Au sujet du financement des réseaux d’enseignement, dont le rééquilibrage s’impose depuis 20 ans, Le Soir (1er juillet), encore, annonce que F. Daerden, ministre (PS) du Budget de la Communauté française, a la solution : un transfert progressif de subventions depuis le réseau de « Wallonie-Bruxelles Enseignement » vers les autres. « Il se donne une dizaine d’années pour mettre en œuvre la phase décroissante ». Le résultat des élections 2024 et 2029 est connu.

Ça tombe dru

  • Au Moniteur du 1er juin (2ème éd.), le S.P.F.P. Intégration sociale annonce la mise à la retraite de X., manifestement un homme francophone, « agent de l’État avec le titre de conseillé », qui est « autorisée à porter [ce] titre honorifique ». Le conseil de changer de sexe, sûrement.

  • Celui du 24 juin publie une circulaire du gouvernement de Bruxelles-Capitale, datée du 16 juin 2022, selon laquelle « les jours de congé annuel [2019] non utilisés [pour cause de COVID-19] doivent l’être pour le 31 décembre 2021 ». Il fallait le savoir.

  • Dans Elle (éd. France, 2 juin), un « chef star » explique quel plat il prépare pour des amis : « Et je sers toujours un bon vin, parce que je suis un épicurien ! ». Alors que s’il était stoïcien, il offrirait de la bibine.

  • Ibidem (16 juin), la série TV Becoming Elizabeth : « Sa mère, Anne Boleyn, une des épouses de l’affreux Henry VIII (…) fut décapitée lorsqu’elle n’avait que 3 ans ». Rude époque.

  • Les pharmacies affichent la publicité d’Allegra tab, un « antihistaminique non somnolent ». Qui achèterait un médicament mollasson ?

  • Quant aux magasins Match, ils proposent : « Goûtez notre poisson fumé au bois de hêtre tendre et savoureux ». Pour changer de la garniture d’oignon haché.

  • À l’Avant-Garde, « site d’actualités sur la Défense belge », rapporte (14 juin) que face à la proposition d’augmenter de 2% le budget martial, « Ecolo et Groen sont montés aux créneaux dans la presse ». Contre mais pour, donc.

  • Toujours champion de l’anonymisation des décisions judiciaires (voir J.D.J., n° 415, p. 47), le J.T.T. (2022, p. 201) résume les faits d’un litige soumis à la cour du travail de Liège : « M.P. est né le (…) ». Tant mieux pour lui.

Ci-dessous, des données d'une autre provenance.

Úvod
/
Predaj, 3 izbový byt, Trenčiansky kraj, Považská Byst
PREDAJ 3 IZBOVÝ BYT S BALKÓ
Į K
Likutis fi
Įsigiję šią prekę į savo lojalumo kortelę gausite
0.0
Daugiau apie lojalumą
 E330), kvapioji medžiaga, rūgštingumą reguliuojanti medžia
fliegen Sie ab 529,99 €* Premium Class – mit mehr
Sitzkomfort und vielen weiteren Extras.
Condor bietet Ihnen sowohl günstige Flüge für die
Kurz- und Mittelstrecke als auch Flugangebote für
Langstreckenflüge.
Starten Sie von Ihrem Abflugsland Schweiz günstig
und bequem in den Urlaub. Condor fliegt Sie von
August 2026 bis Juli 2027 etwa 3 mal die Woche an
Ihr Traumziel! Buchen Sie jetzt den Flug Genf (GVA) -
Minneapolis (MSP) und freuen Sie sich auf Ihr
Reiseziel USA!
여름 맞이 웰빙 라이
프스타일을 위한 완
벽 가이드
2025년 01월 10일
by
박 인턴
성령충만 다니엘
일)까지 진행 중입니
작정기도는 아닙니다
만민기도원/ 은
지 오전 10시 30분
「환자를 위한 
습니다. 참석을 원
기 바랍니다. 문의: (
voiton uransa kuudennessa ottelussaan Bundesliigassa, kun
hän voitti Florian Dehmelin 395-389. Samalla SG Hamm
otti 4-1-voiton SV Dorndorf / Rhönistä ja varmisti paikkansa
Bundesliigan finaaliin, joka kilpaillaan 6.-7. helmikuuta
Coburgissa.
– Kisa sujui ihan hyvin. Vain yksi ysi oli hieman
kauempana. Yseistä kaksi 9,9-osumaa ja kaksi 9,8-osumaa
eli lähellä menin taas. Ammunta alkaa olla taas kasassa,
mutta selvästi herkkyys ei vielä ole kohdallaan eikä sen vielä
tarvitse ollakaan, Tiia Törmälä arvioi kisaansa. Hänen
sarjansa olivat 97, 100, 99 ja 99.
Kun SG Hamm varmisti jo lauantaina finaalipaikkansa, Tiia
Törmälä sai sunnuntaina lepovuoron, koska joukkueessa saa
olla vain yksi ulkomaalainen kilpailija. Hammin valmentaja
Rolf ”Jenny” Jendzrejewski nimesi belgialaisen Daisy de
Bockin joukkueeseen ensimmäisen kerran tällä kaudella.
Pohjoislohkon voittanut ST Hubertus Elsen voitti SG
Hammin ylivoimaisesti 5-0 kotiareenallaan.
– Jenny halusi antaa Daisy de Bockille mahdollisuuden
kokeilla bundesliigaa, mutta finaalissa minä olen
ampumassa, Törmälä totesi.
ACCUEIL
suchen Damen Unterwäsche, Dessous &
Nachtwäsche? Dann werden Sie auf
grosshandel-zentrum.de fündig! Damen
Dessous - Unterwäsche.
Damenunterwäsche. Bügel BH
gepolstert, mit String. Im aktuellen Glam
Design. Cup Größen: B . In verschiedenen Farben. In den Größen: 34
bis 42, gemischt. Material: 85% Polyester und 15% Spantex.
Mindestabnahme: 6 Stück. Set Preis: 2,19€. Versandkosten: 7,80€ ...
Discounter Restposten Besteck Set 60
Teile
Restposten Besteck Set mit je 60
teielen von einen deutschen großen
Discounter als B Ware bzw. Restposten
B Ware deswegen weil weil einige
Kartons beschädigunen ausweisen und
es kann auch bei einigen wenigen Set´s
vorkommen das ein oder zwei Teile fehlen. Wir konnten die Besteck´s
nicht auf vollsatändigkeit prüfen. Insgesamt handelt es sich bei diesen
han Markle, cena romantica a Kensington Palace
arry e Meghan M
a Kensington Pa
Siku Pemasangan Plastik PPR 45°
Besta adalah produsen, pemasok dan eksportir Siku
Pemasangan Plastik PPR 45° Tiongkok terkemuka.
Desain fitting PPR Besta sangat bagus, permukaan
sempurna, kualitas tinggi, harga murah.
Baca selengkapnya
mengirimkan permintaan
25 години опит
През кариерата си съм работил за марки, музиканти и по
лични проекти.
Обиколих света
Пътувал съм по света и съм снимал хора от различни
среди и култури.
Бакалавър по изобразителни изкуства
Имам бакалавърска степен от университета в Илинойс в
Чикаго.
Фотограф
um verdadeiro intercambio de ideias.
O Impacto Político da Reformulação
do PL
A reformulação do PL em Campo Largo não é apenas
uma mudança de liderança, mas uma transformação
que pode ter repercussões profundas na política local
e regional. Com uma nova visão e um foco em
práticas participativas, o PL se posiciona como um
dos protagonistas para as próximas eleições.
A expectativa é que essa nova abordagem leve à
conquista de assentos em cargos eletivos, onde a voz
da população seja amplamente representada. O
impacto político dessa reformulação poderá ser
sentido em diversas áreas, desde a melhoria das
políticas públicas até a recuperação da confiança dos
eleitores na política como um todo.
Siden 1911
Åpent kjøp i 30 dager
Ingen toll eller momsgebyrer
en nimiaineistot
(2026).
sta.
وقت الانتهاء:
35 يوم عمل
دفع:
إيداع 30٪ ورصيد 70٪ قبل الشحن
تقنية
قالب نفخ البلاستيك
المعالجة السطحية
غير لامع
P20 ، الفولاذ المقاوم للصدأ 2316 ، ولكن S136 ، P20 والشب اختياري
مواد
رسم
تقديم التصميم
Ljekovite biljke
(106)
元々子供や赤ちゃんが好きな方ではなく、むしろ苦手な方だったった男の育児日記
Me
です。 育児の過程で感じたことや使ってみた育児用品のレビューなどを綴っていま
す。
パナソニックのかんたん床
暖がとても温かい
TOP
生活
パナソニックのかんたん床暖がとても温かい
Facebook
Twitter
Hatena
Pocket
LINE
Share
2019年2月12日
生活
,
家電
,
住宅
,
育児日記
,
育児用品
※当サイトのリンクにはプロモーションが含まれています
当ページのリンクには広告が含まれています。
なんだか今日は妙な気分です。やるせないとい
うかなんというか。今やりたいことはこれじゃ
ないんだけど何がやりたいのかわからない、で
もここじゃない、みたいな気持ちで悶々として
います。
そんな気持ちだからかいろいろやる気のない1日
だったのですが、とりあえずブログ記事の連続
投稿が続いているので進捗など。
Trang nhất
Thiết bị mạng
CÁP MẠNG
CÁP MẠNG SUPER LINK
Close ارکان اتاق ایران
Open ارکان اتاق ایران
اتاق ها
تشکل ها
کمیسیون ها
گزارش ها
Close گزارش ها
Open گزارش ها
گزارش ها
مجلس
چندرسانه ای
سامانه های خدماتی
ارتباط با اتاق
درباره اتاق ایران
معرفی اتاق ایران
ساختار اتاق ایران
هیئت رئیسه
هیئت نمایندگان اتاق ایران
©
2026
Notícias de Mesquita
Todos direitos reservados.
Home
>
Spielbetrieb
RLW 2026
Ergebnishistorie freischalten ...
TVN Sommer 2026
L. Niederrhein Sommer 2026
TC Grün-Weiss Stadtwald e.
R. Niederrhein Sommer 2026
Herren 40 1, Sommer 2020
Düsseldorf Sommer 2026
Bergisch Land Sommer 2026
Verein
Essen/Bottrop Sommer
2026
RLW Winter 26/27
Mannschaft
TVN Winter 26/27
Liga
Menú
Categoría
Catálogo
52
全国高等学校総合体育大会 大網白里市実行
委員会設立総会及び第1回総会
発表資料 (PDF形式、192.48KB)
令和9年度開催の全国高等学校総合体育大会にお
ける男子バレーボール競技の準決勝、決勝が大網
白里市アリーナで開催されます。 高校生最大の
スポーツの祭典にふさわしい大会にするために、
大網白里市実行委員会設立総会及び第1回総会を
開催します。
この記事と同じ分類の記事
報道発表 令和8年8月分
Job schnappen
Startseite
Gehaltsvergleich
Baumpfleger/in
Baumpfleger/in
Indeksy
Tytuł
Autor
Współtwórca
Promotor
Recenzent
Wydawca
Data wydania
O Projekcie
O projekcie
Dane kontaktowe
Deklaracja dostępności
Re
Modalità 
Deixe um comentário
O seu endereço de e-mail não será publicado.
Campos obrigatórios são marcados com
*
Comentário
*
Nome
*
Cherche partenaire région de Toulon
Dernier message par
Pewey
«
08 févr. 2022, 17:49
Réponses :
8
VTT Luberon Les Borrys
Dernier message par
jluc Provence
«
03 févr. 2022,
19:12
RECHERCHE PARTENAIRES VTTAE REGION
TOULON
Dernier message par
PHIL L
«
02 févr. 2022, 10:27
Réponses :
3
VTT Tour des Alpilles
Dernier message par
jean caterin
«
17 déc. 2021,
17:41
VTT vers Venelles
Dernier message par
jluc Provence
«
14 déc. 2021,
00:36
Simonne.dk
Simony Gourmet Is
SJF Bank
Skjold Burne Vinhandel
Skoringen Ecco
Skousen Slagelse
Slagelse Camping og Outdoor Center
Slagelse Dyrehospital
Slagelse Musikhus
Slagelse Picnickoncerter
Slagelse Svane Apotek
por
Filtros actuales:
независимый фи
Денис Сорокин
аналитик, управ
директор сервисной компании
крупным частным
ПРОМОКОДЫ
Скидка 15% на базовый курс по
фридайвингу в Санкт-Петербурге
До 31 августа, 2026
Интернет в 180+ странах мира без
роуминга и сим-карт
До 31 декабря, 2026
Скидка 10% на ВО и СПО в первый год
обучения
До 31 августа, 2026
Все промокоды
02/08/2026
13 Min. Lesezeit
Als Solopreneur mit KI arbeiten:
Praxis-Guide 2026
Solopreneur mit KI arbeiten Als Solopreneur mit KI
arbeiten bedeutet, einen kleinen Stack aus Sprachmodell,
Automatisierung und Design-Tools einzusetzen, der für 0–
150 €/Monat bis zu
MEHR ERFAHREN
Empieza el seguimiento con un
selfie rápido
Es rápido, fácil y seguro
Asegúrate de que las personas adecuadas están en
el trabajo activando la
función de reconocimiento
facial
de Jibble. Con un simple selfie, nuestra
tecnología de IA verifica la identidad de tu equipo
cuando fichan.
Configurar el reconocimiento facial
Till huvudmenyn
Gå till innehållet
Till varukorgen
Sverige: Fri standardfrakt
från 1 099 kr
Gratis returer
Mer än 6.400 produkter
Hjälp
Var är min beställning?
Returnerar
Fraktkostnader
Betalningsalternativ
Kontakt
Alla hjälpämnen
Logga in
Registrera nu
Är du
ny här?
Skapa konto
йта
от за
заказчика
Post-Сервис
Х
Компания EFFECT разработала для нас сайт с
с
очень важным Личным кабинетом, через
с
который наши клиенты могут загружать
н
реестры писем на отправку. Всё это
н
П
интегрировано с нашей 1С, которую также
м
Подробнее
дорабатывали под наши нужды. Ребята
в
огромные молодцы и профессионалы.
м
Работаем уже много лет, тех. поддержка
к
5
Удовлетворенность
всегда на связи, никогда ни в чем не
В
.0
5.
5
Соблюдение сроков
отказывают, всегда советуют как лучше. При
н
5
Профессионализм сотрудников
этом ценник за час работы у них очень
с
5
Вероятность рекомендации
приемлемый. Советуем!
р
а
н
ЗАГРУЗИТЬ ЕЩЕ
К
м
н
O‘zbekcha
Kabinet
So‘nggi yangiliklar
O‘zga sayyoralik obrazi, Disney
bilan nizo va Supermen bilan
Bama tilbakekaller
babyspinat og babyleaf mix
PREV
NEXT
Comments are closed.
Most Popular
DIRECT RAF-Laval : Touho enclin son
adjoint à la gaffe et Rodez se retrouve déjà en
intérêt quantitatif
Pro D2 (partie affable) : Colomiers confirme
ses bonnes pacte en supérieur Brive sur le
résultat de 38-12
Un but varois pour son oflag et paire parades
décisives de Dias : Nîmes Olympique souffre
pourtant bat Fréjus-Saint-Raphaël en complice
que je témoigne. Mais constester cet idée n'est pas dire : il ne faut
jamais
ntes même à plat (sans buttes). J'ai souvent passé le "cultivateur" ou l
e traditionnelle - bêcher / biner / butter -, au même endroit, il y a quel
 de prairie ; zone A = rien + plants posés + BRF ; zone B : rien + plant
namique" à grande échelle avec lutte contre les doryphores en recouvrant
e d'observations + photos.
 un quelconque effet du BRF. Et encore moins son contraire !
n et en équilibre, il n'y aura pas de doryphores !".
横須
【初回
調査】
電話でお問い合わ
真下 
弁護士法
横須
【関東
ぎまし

  • Le Soir (8 juin) reproduit une dépêche Belga au sujet de la démolition de la maison de Dutroux à Marcinelle : « [Elle] restait dans le quartier comme une cicatrice béante que la Ville de Charleroi veut tenter de refermer ». Encore une ânerie odieuse qui était à proscrire.

  • Itou (10 juin), dans la même ville, un article repris de Soirmag annonce que le souverain a un nouveau filleul ; selon P. Magnette, bourgmestre (PS), cette tradition avait pour but « d’encourager les gens à repeupler la population ». Populiste, va.

  • Aussi (10 juin encore), « La Banque centrale européenne relève la garde face à la poussée inflationniste ». Vu le nom de sa présidente… (le scribe ne semble pas l’avoir fait exprès).

  • De plus (20 juin), sur l’individu qui, à Verviers, a massacré sa compagne et la fillette de celle-ci : « Émergeant au CPAS, il n’a jamais travaillé ». Et personne n’a émargé cette coquille.

  • Enfin (24 juin), « De Kaliningrad, des missiles russes pourraient atteindre Berlin en 106 minutes et Paris ou Londres en 200 secondes ». Compte tenu des douanes allemandes.